▶ **WORK TASK**
Your copy should match the records exactly, except that it contains no pictures.

▶ **LISTED ENTRIES**
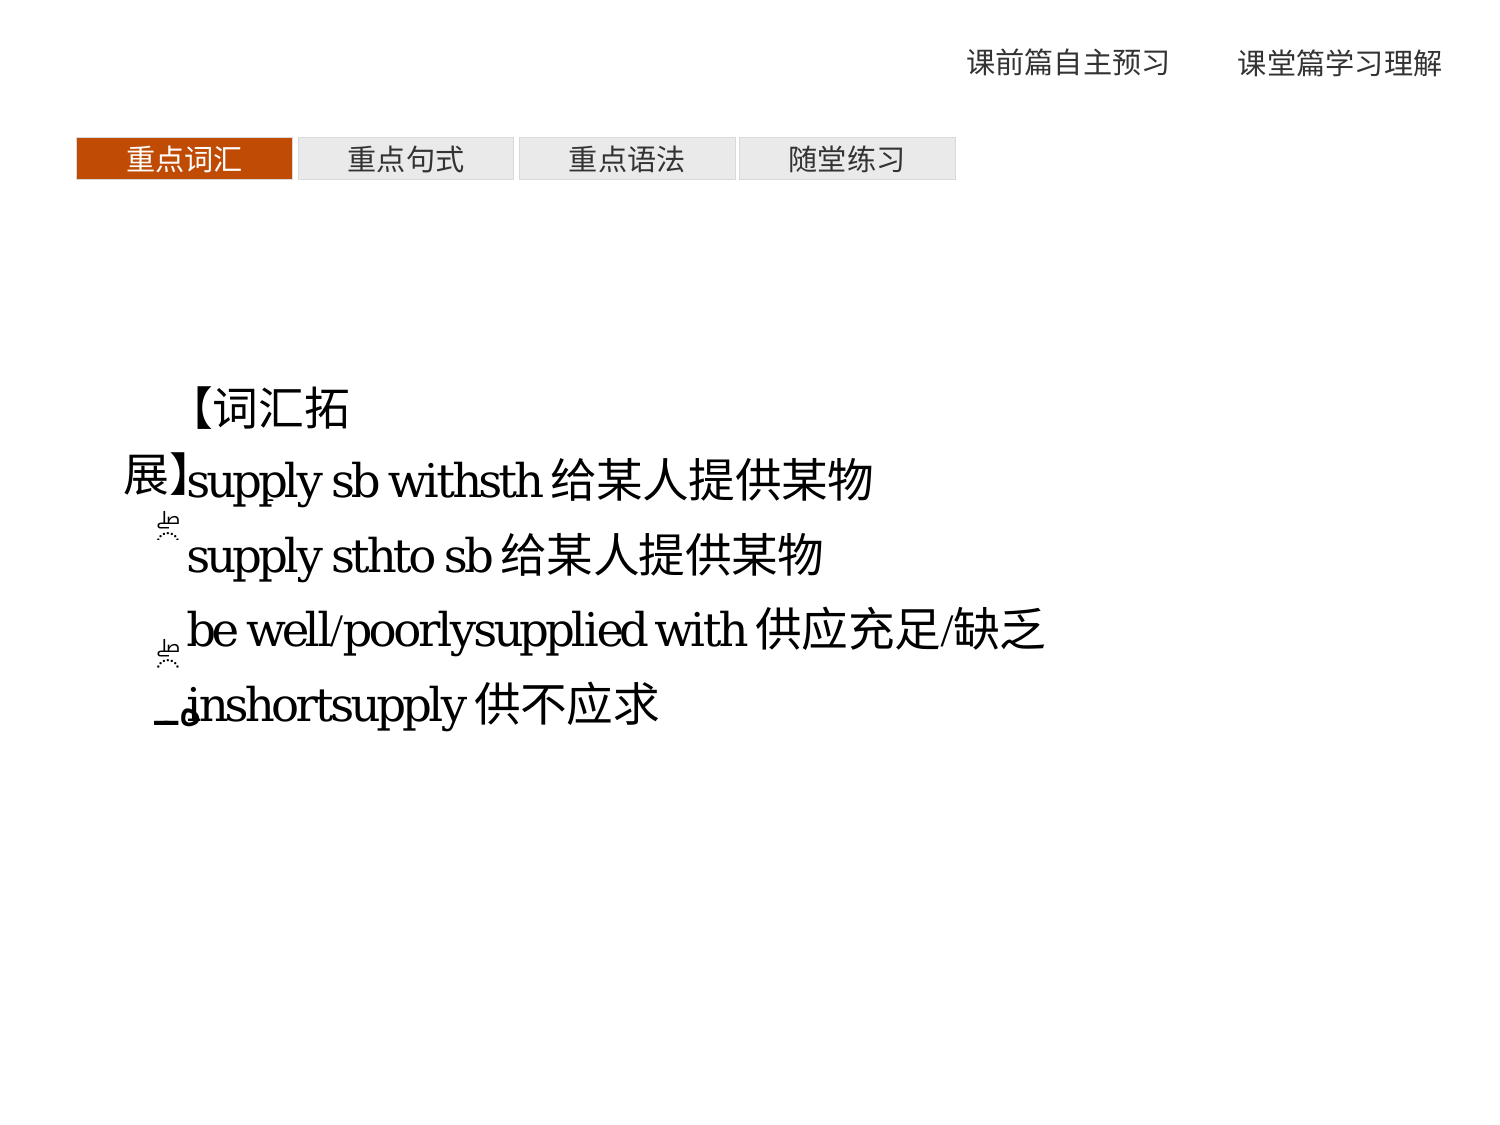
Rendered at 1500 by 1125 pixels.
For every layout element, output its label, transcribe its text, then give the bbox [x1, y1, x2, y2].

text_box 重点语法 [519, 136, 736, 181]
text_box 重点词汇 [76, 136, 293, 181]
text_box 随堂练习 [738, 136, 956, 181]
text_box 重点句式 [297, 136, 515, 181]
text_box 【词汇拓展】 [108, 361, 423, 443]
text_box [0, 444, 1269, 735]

▶ **WRITTEN SOLUTION**
Rendered at 1500 by 1125 pixels.
For every layout element, output its label, transcribe its text, then give the bbox [x1, y1, x2, y2].

text_box 重点语法 [519, 136, 736, 181]
text_box 重点词汇 [76, 136, 293, 181]
text_box 随堂练习 [738, 136, 956, 181]
text_box 重点句式 [297, 136, 515, 181]
text_box 【词汇拓展】 [108, 361, 423, 443]
text_box [0, 444, 1269, 735]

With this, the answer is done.